**WORK TASK**: Your copy should match the entries exactly, with the pictures left out.

-*-

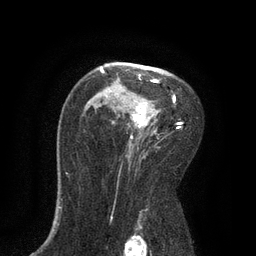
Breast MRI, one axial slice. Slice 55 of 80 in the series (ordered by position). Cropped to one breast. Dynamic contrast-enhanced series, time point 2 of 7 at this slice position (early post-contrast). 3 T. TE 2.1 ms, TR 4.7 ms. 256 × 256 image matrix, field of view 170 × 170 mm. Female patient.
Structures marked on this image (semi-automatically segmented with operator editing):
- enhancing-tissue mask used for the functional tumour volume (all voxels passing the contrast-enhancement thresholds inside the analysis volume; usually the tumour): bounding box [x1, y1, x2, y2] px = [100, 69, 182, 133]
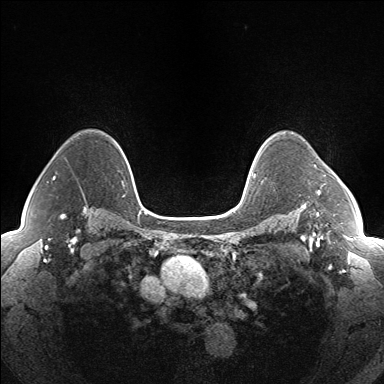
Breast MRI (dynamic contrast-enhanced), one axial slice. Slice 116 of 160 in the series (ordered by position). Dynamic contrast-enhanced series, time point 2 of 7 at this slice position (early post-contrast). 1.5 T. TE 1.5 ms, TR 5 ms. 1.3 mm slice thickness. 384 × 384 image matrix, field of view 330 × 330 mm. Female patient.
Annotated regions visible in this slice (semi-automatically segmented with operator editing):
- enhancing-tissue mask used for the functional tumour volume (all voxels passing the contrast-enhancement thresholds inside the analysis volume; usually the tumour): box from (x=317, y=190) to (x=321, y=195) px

-*-

**ANSWER FOR THIS EXERCISE**:
Breast MRI, one axial slice. Slice 55 of 80 in the series (ordered by position). Cropped to one breast. Dynamic contrast-enhanced series, time point 2 of 7 at this slice position (early post-contrast). 3 T. TE 2.1 ms, TR 4.7 ms. 256 × 256 image matrix, field of view 170 × 170 mm. Female patient.
Structures marked on this image (semi-automatically segmented with operator editing):
- enhancing-tissue mask used for the functional tumour volume (all voxels passing the contrast-enhancement thresholds inside the analysis volume; usually the tumour): bounding box [x1, y1, x2, y2] px = [100, 69, 182, 133]
Breast MRI (dynamic contrast-enhanced), one axial slice. Slice 116 of 160 in the series (ordered by position). Dynamic contrast-enhanced series, time point 2 of 7 at this slice position (early post-contrast). 1.5 T. TE 1.5 ms, TR 5 ms. 1.3 mm slice thickness. 384 × 384 image matrix, field of view 330 × 330 mm. Female patient.
Annotated regions visible in this slice (semi-automatically segmented with operator editing):
- enhancing-tissue mask used for the functional tumour volume (all voxels passing the contrast-enhancement thresholds inside the analysis volume; usually the tumour): box from (x=317, y=190) to (x=321, y=195) px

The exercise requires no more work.